Write the next part of the forum thread on the camphor-handled screwdriver, picking up after its final post.

## Document section
________________________

# Screwdriver Request



## wolftat (Mar 5, 2010)

A friend of mine asked if I could make him a screwdriver, so I figured why not. He came by to pick it up and when he saw it, he asked me to make him a dozen more. The handle is Camphor from Bruce119 that he was selling a while back and has been sitting in my shop getting used slowly. I liked the wood so much when he had it that I bought 2 big boxes and that is great since my buddy wants them all from this wood. The wood has so much going on in it that I couldn't capture it all in the picture, but caught a lot of it. The handle was finished in Poly.


----------



## bgibb42 (Mar 5, 2010)

That's a pretty piece of wood!


----------



## NewLondon88 (Mar 5, 2010)

Damn .. none of my camphor looks like that!  even the camphor burl..


----------



## theHullTurn (Mar 5, 2010)

That looks great! well done


----------



## arjudy (Mar 8, 2010)

Very nice


----------



## KenBrasier (Mar 9, 2010)

Beautiful screwdriver, but too damn pretty to screw with.

________________________

## Record set
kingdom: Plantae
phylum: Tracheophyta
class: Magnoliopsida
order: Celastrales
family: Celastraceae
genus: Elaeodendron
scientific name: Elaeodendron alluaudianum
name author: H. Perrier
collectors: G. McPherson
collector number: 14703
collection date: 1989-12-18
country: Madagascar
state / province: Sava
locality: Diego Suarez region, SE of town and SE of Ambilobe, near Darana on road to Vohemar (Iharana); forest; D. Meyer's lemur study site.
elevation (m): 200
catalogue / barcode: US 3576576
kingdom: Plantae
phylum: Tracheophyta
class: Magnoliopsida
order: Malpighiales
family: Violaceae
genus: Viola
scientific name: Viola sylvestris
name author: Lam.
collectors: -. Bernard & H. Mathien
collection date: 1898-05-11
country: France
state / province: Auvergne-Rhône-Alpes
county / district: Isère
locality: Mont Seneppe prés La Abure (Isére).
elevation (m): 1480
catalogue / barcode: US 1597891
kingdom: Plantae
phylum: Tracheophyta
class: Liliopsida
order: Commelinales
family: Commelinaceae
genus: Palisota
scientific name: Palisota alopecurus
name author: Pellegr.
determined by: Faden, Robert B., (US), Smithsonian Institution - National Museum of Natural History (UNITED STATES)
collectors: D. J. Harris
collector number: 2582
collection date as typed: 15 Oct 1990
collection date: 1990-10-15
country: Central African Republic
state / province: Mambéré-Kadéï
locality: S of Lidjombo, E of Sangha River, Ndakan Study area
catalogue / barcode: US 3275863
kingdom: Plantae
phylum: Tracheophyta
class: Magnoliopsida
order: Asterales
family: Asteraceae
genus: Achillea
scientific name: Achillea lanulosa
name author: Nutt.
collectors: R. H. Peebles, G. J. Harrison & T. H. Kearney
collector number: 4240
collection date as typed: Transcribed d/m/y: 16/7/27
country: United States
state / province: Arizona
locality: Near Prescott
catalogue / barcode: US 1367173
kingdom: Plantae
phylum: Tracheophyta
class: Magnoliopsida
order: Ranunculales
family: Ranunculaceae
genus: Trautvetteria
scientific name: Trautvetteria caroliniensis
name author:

________________________

## Result below
----------



## johncrane (Mar 9, 2010)

Very nice work Neil :biggrin:


----------



## cnirenberg (Mar 9, 2010)

Neil,
Fantastic job on the screwdriver.  That Camphor is awesome!!


----------



## Bree (Mar 9, 2010)

Terrific wood and great turning!


----------



## mywoodshopca (Mar 9, 2010)

Very nice!!


----------



## Pioneerpens (Mar 9, 2010)

sweet!


----------



## sol92258 (Mar 9, 2010)

now I must acquire some camphor wood!


----------



## n5zkz (Mar 16, 2010)

that's too pretty to use, if it were in my tool bag you wouldn't be able to tell what it was made of! (I'm an industrial grease monkey)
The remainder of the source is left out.